Single by Lanco

from the album Hallelujah Nights
- Released: January 29, 2018
- Genre: Country
- Length: 3:50 (album) 3:34 (performance video) 3:21 (music video)
- Label: Arista Nashville
- Songwriters: Brandon Lancaster; Ross Copperman; Ashley Gorley; Josh Osborne;
- Producer: Jay Joyce

Lanco singles chronology
| "Greatest Love Story" (2017) | "Born to Love You" (2018) | "Rival" (2019) |

= Born to Love You (Lanco song) =

"Born to Love You" is a song recorded by American country music band Lanco. Lead vocalist Brandon Lancaster wrote the song with Ross Copperman, Ashley Gorley, and Josh Osborne. It is the third single from the band's debut album Hallelujah Nights.

==Content==
The song is about the small towns in which the narrator was raised, while also stating that he is "born to love" his lover. Lanco lead singer Brandon Lancaster, who co-wrote the song, told blog The Boot that " It pays homage to where we all come from. We grew up in little towns across the Southeast, and we all come from different places, but when you start talking about it, they all kind of sound like the same place... This song explores that, and talks about how, when you're from a certain place, you may feel that a certain path is set out for you, but if there's a person that you love in your life, no matter what you end up doing or where you end up going, you're kind of doing it for them anyways." He also told American Songwriter that he intended for the song to be "anthemic", and that he liked its arrangement because "It starts out a bit laid back and builds into this real rocking and up-tempo song that reflects the lyrics."
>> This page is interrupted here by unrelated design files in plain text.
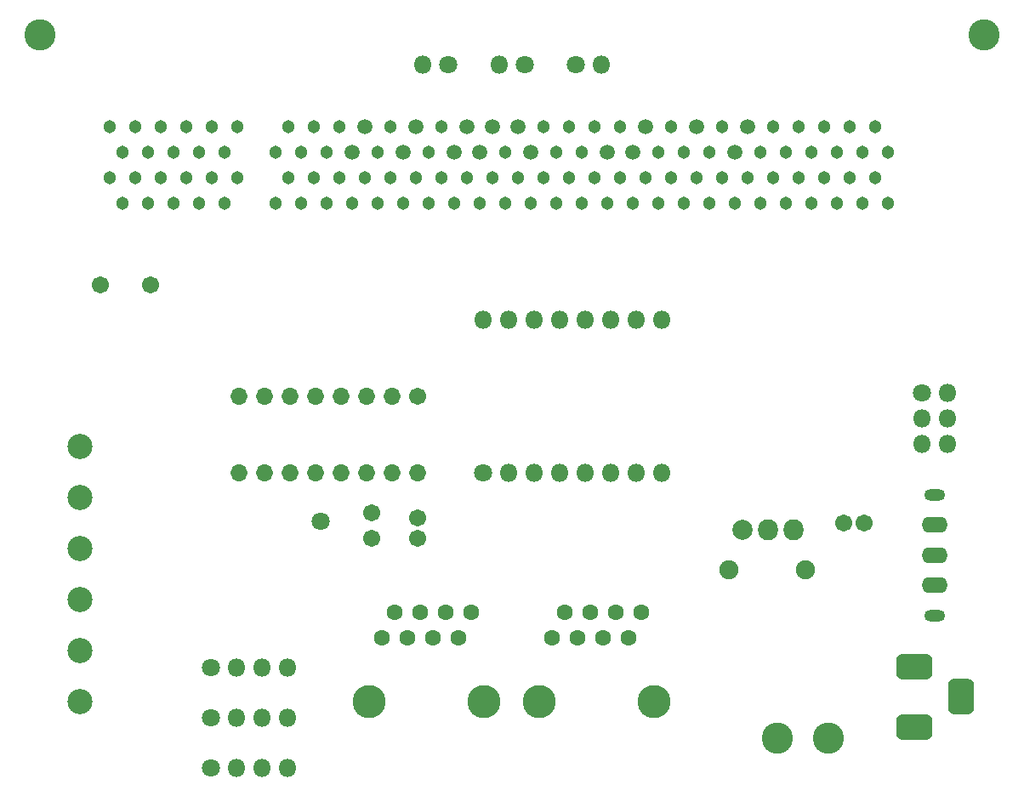
<source format=gbr>
%TF.GenerationSoftware,KiCad,Pcbnew,(6.0.11)*%
%TF.CreationDate,2024-05-31T18:35:19-03:00*%
%TF.ProjectId,robo_descontrolado,726f626f-5f64-4657-9363-6f6e74726f6c,rev?*%
%TF.SameCoordinates,Original*%
%TF.FileFunction,Soldermask,Top*%
%TF.FilePolarity,Negative*%
%FSLAX46Y46*%
G04 Gerber Fmt 4.6, Leading zero omitted, Abs format (unit mm)*
G04 Created by KiCad (PCBNEW (6.0.11)) date 2024-05-31 18:35:19*
%MOMM*%
%LPD*%
G01*
G04 APERTURE LIST*
G04 Aperture macros list*
%AMRoundRect*
0 Rectangle with rounded corners*
0 $1 Rounding radius*
0 $2 $3 $4 $5 $6 $7 $8 $9 X,Y pos of 4 corners*
0 Add a 4 corners polygon primitive as box body*
4,1,4,$2,$3,$4,$5,$6,$7,$8,$9,$2,$3,0*
0 Add four circle primitives for the rounded corners*
1,1,$1+$1,$2,$3*
1,1,$1+$1,$4,$5*
1,1,$1+$1,$6,$7*
1,1,$1+$1,$8,$9*
0 Add four rect primitives between the rounded corners*
20,1,$1+$1,$2,$3,$4,$5,0*
20,1,$1+$1,$4,$5,$6,$7,0*
20,1,$1+$1,$6,$7,$8,$9,0*
20,1,$1+$1,$8,$9,$2,$3,0*%
G04 Aperture macros list end*
%ADD10C,3.302000*%
%ADD11C,1.602000*%
%ADD12C,3.102000*%
%ADD13C,1.302000*%
%ADD14C,1.502000*%
%ADD15C,2.007000*%
%ADD16O,2.007000X2.102000*%
%ADD17C,1.702000*%
%ADD18C,1.802000*%
%ADD19O,1.802000X1.802000*%
%ADD20C,2.502000*%
%ADD21RoundRect,0.676000X1.125000X-0.625000X1.125000X0.625000X-1.125000X0.625000X-1.125000X-0.625000X0*%
%ADD22RoundRect,0.676000X0.625000X-1.125000X0.625000X1.125000X-0.625000X1.125000X-0.625000X-1.125000X0*%
%ADD23RoundRect,0.551000X-0.500000X0.000000X-0.500000X0.000000X0.500000X0.000000X0.500000X0.000000X0*%
%ADD24O,2.602000X1.602000*%
%ADD25C,1.902000*%
%ADD26O,1.902000X1.902000*%
%ADD27O,1.702000X1.702000*%
G04 APERTURE END LIST*
D10*
X164160000Y-129350000D03*
X152730000Y-129350000D03*
D11*
X154000000Y-123000000D03*
X155270000Y-120460000D03*
X156540000Y-123000000D03*
X157810000Y-120460000D03*
X159080000Y-123000000D03*
X160350000Y-120460000D03*
X161620000Y-123000000D03*
X162890000Y-120460000D03*
D10*
X147160000Y-129350000D03*
X135730000Y-129350000D03*
D11*
X137000000Y-123000000D03*
X138270000Y-120460000D03*
X139540000Y-123000000D03*
X140810000Y-120460000D03*
X142080000Y-123000000D03*
X143350000Y-120460000D03*
X144620000Y-123000000D03*
X145890000Y-120460000D03*
D12*
X103000000Y-63000000D03*
D13*
X187385000Y-79810000D03*
X186115000Y-77270000D03*
X184845000Y-79810000D03*
X183575000Y-77270000D03*
X182305000Y-79810000D03*
X181035000Y-77270000D03*
X179765000Y-79810000D03*
X178495000Y-77270000D03*
X177225000Y-79810000D03*
X175955000Y-77270000D03*
X174685000Y-79810000D03*
X173415000Y-77270000D03*
X172145000Y-79810000D03*
X170875000Y-77270000D03*
X169605000Y-79810000D03*
X168335000Y-77270000D03*
X167065000Y-79810000D03*
X165795000Y-77270000D03*
X164525000Y-79810000D03*
X163255000Y-77270000D03*
X161985000Y-79810000D03*
X160715000Y-77270000D03*
X159445000Y-79810000D03*
X158175000Y-77270000D03*
X156905000Y-79810000D03*
X155635000Y-77270000D03*
X154365000Y-79810000D03*
X153095000Y-77270000D03*
X151825000Y-79810000D03*
X150555000Y-77270000D03*
X149285000Y-79810000D03*
X148015000Y-77270000D03*
X146745000Y-79810000D03*
X145475000Y-77270000D03*
X144205000Y-79810000D03*
X142935000Y-77270000D03*
X141665000Y-79810000D03*
X140395000Y-77270000D03*
X139125000Y-79810000D03*
X137855000Y-77270000D03*
X136585000Y-79810000D03*
X135315000Y-77270000D03*
X134045000Y-79810000D03*
X132775000Y-77270000D03*
X131505000Y-79810000D03*
X130235000Y-77270000D03*
X128965000Y-79810000D03*
X127695000Y-77270000D03*
X126425000Y-79810000D03*
X122615000Y-77270000D03*
X121345000Y-79810000D03*
X120075000Y-77270000D03*
X118805000Y-79810000D03*
X117535000Y-77270000D03*
X116265000Y-79810000D03*
X114995000Y-77270000D03*
X113725000Y-79810000D03*
X112455000Y-77270000D03*
X111185000Y-79810000D03*
X109915000Y-77270000D03*
X187385000Y-74730000D03*
X186115000Y-72190000D03*
X184845000Y-74730000D03*
X183575000Y-72190000D03*
X182305000Y-74730000D03*
X181035000Y-72190000D03*
X179765000Y-74730000D03*
X178495000Y-72190000D03*
X177225000Y-74730000D03*
X175955000Y-72190000D03*
X174685000Y-74730000D03*
D14*
X173415000Y-72190000D03*
X172145000Y-74730000D03*
D13*
X170875000Y-72190000D03*
X169605000Y-74730000D03*
D14*
X168335000Y-72190000D03*
D13*
X167065000Y-74730000D03*
X165795000Y-72190000D03*
X164525000Y-74730000D03*
D14*
X163255000Y-72190000D03*
X161985000Y-74730000D03*
D13*
X160715000Y-72190000D03*
D14*
X159445000Y-74730000D03*
D13*
X158175000Y-72190000D03*
X156905000Y-74730000D03*
X155635000Y-72190000D03*
X154365000Y-74730000D03*
X153095000Y-72190000D03*
D14*
X151825000Y-74730000D03*
X150555000Y-72190000D03*
D13*
X149285000Y-74730000D03*
D14*
X148015000Y-72190000D03*
X146745000Y-74730000D03*
X145475000Y-72190000D03*
X144205000Y-74730000D03*
D13*
X142935000Y-72190000D03*
X141665000Y-74730000D03*
D14*
X140395000Y-72190000D03*
X139125000Y-74730000D03*
D13*
X137855000Y-72190000D03*
X136585000Y-74730000D03*
D14*
X135315000Y-72190000D03*
X134045000Y-74730000D03*
D13*
X132775000Y-72190000D03*
X131505000Y-74730000D03*
X130235000Y-72190000D03*
X128965000Y-74730000D03*
X127695000Y-72190000D03*
X126425000Y-74730000D03*
X122615000Y-72190000D03*
X121345000Y-74730000D03*
X120075000Y-72190000D03*
X118805000Y-74730000D03*
X117535000Y-72190000D03*
X116265000Y-74730000D03*
X114995000Y-72190000D03*
X113725000Y-74730000D03*
X112455000Y-72190000D03*
X111185000Y-74730000D03*
X109915000Y-72190000D03*
D12*
X197000000Y-63000000D03*
D15*
X172900000Y-112300000D03*
D16*
X175440000Y-112300000D03*
X177980000Y-112300000D03*
D17*
X109000000Y-87900000D03*
X114000000Y-87900000D03*
D18*
X120000000Y-126000000D03*
D19*
X122540000Y-126000000D03*
X125080000Y-126000000D03*
X127620000Y-126000000D03*
D18*
X120000000Y-131000000D03*
D19*
X122540000Y-131000000D03*
X125080000Y-131000000D03*
X127620000Y-131000000D03*
D18*
X120000000Y-136000000D03*
D19*
X122540000Y-136000000D03*
X125080000Y-136000000D03*
X127620000Y-136000000D03*
D18*
X156350000Y-66000000D03*
D19*
X158890000Y-66000000D03*
D18*
X143650000Y-66000000D03*
D19*
X141110000Y-66000000D03*
D18*
X151270000Y-66000000D03*
D19*
X148730000Y-66000000D03*
D18*
X190800000Y-98620000D03*
D19*
X193340000Y-98620000D03*
X190800000Y-101160000D03*
X193340000Y-101160000D03*
X190800000Y-103700000D03*
X193340000Y-103700000D03*
D20*
X107000000Y-104000000D03*
X107000000Y-109080000D03*
X107000000Y-114160000D03*
X107000000Y-119240000D03*
X107000000Y-124320000D03*
X107000000Y-129400000D03*
D21*
X190000000Y-125900000D03*
X190000000Y-131900000D03*
D22*
X194700000Y-128900000D03*
D23*
X192100000Y-108800000D03*
X192100000Y-120800000D03*
D24*
X192100000Y-111800000D03*
X192100000Y-114800000D03*
X192100000Y-117800000D03*
D17*
X183000000Y-111600000D03*
X185000000Y-111600000D03*
D12*
X176420000Y-133000000D03*
X181500000Y-133000000D03*
D25*
X171600000Y-116300000D03*
D26*
X179220000Y-116300000D03*
D18*
X147100000Y-106600000D03*
D19*
X149640000Y-106600000D03*
X152180000Y-106600000D03*
X154720000Y-106600000D03*
X157260000Y-106600000D03*
X159800000Y-106600000D03*
X162340000Y-106600000D03*
X164880000Y-106600000D03*
X164880000Y-91360000D03*
X162340000Y-91360000D03*
X159800000Y-91360000D03*
X157260000Y-91360000D03*
X154720000Y-91360000D03*
X152180000Y-91360000D03*
X149640000Y-91360000D03*
X147100000Y-91360000D03*
D17*
X140600000Y-99000000D03*
D27*
X138060000Y-99000000D03*
X135520000Y-99000000D03*
X132980000Y-99000000D03*
X130440000Y-99000000D03*
X127900000Y-99000000D03*
X125360000Y-99000000D03*
X122820000Y-99000000D03*
X122820000Y-106620000D03*
X125360000Y-106620000D03*
X127900000Y-106620000D03*
X130440000Y-106620000D03*
X132980000Y-106620000D03*
X135520000Y-106620000D03*
X138060000Y-106620000D03*
X140600000Y-106620000D03*
D18*
X130900000Y-111400000D03*
D17*
X136000000Y-110600000D03*
X136000000Y-113100000D03*
X140600000Y-113100000D03*
X140600000Y-111100000D03*
M02*

</source>
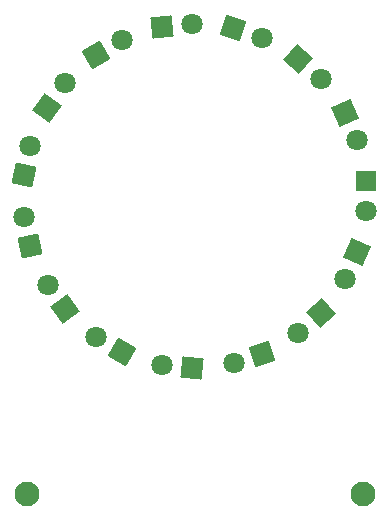
<source format=gbr>
%TF.GenerationSoftware,KiCad,Pcbnew,7.0.5+dfsg-2*%
%TF.CreationDate,2024-02-04T12:59:40+01:00*%
%TF.ProjectId,microscope-lamp-pcb,6d696372-6f73-4636-9f70-652d6c616d70,1*%
%TF.SameCoordinates,Original*%
%TF.FileFunction,Soldermask,Bot*%
%TF.FilePolarity,Negative*%
%FSLAX46Y46*%
G04 Gerber Fmt 4.6, Leading zero omitted, Abs format (unit mm)*
G04 Created by KiCad (PCBNEW 7.0.5+dfsg-2) date 2024-02-04 12:59:40*
%MOMM*%
%LPD*%
G01*
G04 APERTURE LIST*
G04 Aperture macros list*
%AMRotRect*
0 Rectangle, with rotation*
0 The origin of the aperture is its center*
0 $1 length*
0 $2 width*
0 $3 Rotation angle, in degrees counterclockwise*
0 Add horizontal line*
21,1,$1,$2,0,0,$3*%
G04 Aperture macros list end*
%ADD10C,2.100000*%
%ADD11C,1.800000*%
%ADD12RotRect,1.800000X1.800000X246.000000*%
%ADD13RotRect,1.800000X1.800000X222.000000*%
%ADD14RotRect,1.800000X1.800000X198.000000*%
%ADD15RotRect,1.800000X1.800000X174.000000*%
%ADD16RotRect,1.800000X1.800000X150.000000*%
%ADD17RotRect,1.800000X1.800000X126.000000*%
%ADD18RotRect,1.800000X1.800000X102.000000*%
%ADD19RotRect,1.800000X1.800000X78.000000*%
%ADD20RotRect,1.800000X1.800000X54.000000*%
%ADD21RotRect,1.800000X1.800000X30.000000*%
%ADD22RotRect,1.800000X1.800000X6.000000*%
%ADD23RotRect,1.800000X1.800000X342.000000*%
%ADD24RotRect,1.800000X1.800000X318.000000*%
%ADD25RotRect,1.800000X1.800000X294.000000*%
%ADD26R,1.800000X1.800000*%
G04 APERTURE END LIST*
D10*
%TO.C,H2*%
X164250000Y-125250000D03*
%TD*%
%TO.C,H1*%
X135750000Y-125250000D03*
%TD*%
D11*
%TO.C,D16*%
X162731887Y-107053316D03*
D12*
X163764998Y-104732911D03*
%TD*%
D11*
%TO.C,D15*%
X158762315Y-111622050D03*
D13*
X160649903Y-109922458D03*
%TD*%
D11*
%TO.C,D14*%
X153277659Y-114181226D03*
D14*
X155693343Y-113396323D03*
%TD*%
D11*
%TO.C,D13*%
X147226267Y-114288339D03*
D15*
X149752353Y-114553841D03*
%TD*%
D11*
%TO.C,D12*%
X141654477Y-111924868D03*
D16*
X143854182Y-113194868D03*
%TD*%
D11*
%TO.C,D11*%
X137525705Y-107499480D03*
D17*
X139018680Y-109554383D03*
%TD*%
D11*
%TO.C,D10*%
X135553851Y-101777363D03*
D18*
X136081947Y-104261858D03*
%TD*%
D11*
%TO.C,D9*%
X136079868Y-95747924D03*
D19*
X135551772Y-98232419D03*
%TD*%
D11*
%TO.C,D8*%
X139012802Y-90453708D03*
D20*
X137519827Y-92508611D03*
%TD*%
D11*
%TO.C,D7*%
X143845523Y-86810132D03*
D21*
X141645818Y-88080132D03*
%TD*%
D11*
%TO.C,D6*%
X149742408Y-85447204D03*
D22*
X147216322Y-85712706D03*
%TD*%
D11*
%TO.C,D5*%
X155683833Y-86600587D03*
D23*
X153268149Y-85815684D03*
%TD*%
D11*
%TO.C,D4*%
X160642472Y-90070851D03*
D24*
X158754884Y-88371259D03*
%TD*%
D11*
%TO.C,D3*%
X163760931Y-95257953D03*
D25*
X162727820Y-92937548D03*
%TD*%
D11*
%TO.C,D2*%
X164500000Y-101265000D03*
D26*
X164500000Y-98725000D03*
%TD*%
M02*

</source>
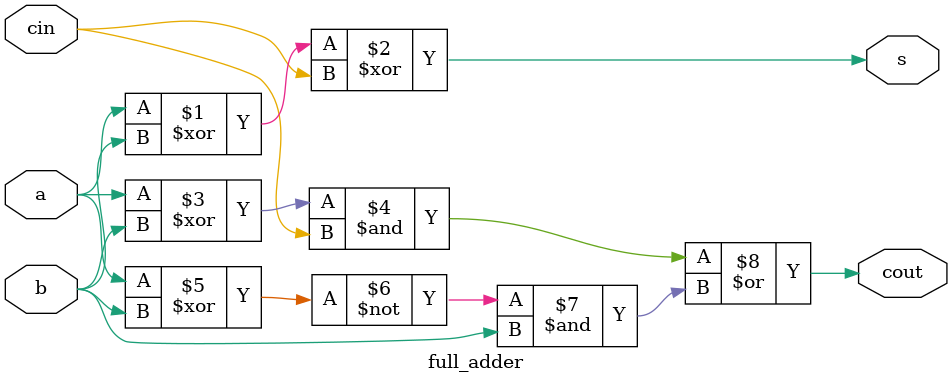
<source format=v>
module part2(SW,HEX0,HEX1,HEX2,HEX3,HEX4,HEX5,KEY,LEDR);
	input [7:0]SW;
	input [1:0]KEY;
	output [6:0]HEX0,HEX1,HEX2,HEX3,HEX4,HEX5;
	output [8:0]LEDR;
	wire [7:0]A,B,S;
	eight_bit ain(KEY[0],KEY[1],SW[7:0],A[7:0]);
	eight_bit bin(KEY[0],KEY[1],SW[7:0],B[7:0]);
	adder sum(A,B,S,LEDR);
	hexdisplay ah(A[7:4],HEX3[6:0]);
	hexdisplay al(A[3:0],HEX2[6:0]);
	hexdisplay bh(B[7:4],HEX1[6:0]);
	hexdisplay bl(B[3:0],HEX0[6:0]);	
	hexdisplay sh(S[7:4],HEX5[6:0]);
	hexdisplay sl(S[3:0],HEX4[6:0]);
endmodule

module eight_bit(Reset,Clk,D,A);
	input Reset,Clk;
	input [7:0]D;
	output [7:0]A;
	asy_reset a0(Reset,Clk,D[0],A[0]);
	asy_reset a1(Reset,Clk,D[1],A[1]);
	asy_reset a2(Reset,Clk,D[2],A[2]);
	asy_reset a3(Reset,Clk,D[3],A[3]);
	asy_reset a4(Reset,Clk,D[4],A[4]);
	asy_reset a5(Reset,Clk,D[5],A[5]);
	asy_reset a6(Reset,Clk,D[6],A[6]);
	asy_reset a7(Reset,Clk,D[7],A[7]);
endmodule

module asy_reset(reset,clk,D,Q);
	input D,reset,clk;
	output reg Q;
	always@(posedge clk or negedge reset)
	begin
		if(~reset)
			Q<=1'b0;
		else
			Q<=D;
	end
endmodule

module hexdisplay(S,Display);
	input [3:0]S;
	output [6:0]Display;
	assign Display[0]=((~S[3])&(~S[2])&(~S[1])&(S[0]))|((~S[3])&(S[2])&(~S[1])&(~S[0]))|((S[3])&(~S[2])&(S[1])&(S[0]))|((S[3])&(S[2])&(~S[1])&(S[0]));
	assign Display[1]=((S[2])&(S[1])&(~S[0]))|((S[3])&(S[1])&(S[0]))|((S[3])&(S[2])&(~S[0]))|((~S[3])&(S[2])&(~S[1])&(S[0]));
	assign Display[2]=((S[3])&(S[2])&(~S[0]))|((S[3])&(S[2])&(S[1]))|((~S[3])&(~S[2])&(S[1])&(~S[0]));
	assign Display[3]=(S[2]&(S[1])&(S[0]))|((~S[3])&(~S[2])&(~S[1])&(S[0]))|((~S[3])&(S[2])&(~S[1])&(~S[0]))|((S[3])&(~S[2])&(S[1])&(~S[0]));
	assign Display[4]=((~S[3])&(S[0]))|((~S[2])&(~S[1])&(S[0]))|((~S[3])&(S[2])&(~S[1]));
	assign Display[5]=((~S[3])&(~S[2])&(S[0]))|((~S[3])&(~S[2])&(S[1]))|((~S[3])&(S[1])&(S[0]))|((S[3])&(S[2])&(~S[1])&(S[0]));
	assign Display[6]=((~S[3])&(~S[2])&(~S[1]))|((~S[3])&(S[2])&(S[1])&(S[0]))|((S[3])&(S[2])&(~S[1])&(~S[0]));
endmodule

module adder(A,B,SUM,carry);
	input [7:0]A,B;
	output [8:0]SUM;
	output [8:0] carry;
	assign carry[0]=1'b0;
	full_adder u1(A[0],B[0],carry[0],SUM[0],carry[1]);
	full_adder u2(A[1],B[1],carry[1],SUM[1],carry[2]);
	full_adder u3(A[2],B[2],carry[2],SUM[2],carry[3]);
	full_adder u4(A[3],B[3],carry[3],SUM[3],carry[4]);
	full_adder u5(A[4],B[4],carry[4],SUM[4],carry[5]);
	full_adder u6(A[5],B[5],carry[5],SUM[5],carry[6]);
	full_adder u7(A[6],B[6],carry[6],SUM[6],carry[7]);
	full_adder u8(A[7],B[7],carry[7],SUM[7],carry[8]);
endmodule

module full_adder(a,b,cin,s,cout);
	input a;
	input b;
	input cin;
	output cout;
	output s;
	assign s=a^b^cin;
	assign cout=((a^b)&(cin))|((~(a^b))&(b));
endmodule

</source>
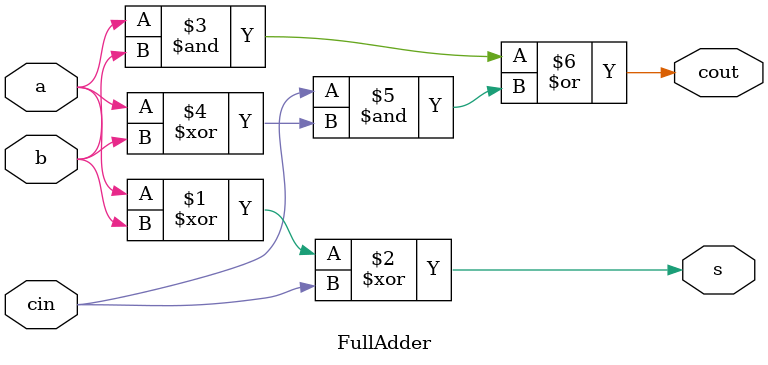
<source format=sv>
module FullAdder(a, b, cin, s, cout);
	input a, b, cin;
	output s, cout;
	assign s = a ^ b ^ cin;
	assign cout = a & b | cin & (a ^ b);
endmodule // FullAdder
</source>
==Commercial performance==
The song has sold 103,000 copies in the United States as of November 2018.

==Music video==
Directed by Roman White, the song's video features the band performing in a variety of visual settings.

==Charts==

===Weekly charts===

| Chart (2018) | Peak position |
|---|---|
| Canada Country (Billboard) | 26 |
| US Bubbling Under Hot 100 (Billboard) | 2 |
| US Country Airplay (Billboard) | 18 |
| US Hot Country Songs (Billboard) | 19 |

===Year-end charts===

| Chart (2018) | Position |
|---|---|
| US Hot Country Songs (Billboard) | 49 |

== Certifications ==

| Region | Certification | Certified units/sales |
| Canada (Music Canada) | Platinum | 80,000^{‡} |
| United States (RIAA) | Platinum | 1,000,000^{‡} |
^{‡} Sales+streaming figures based on certification alone.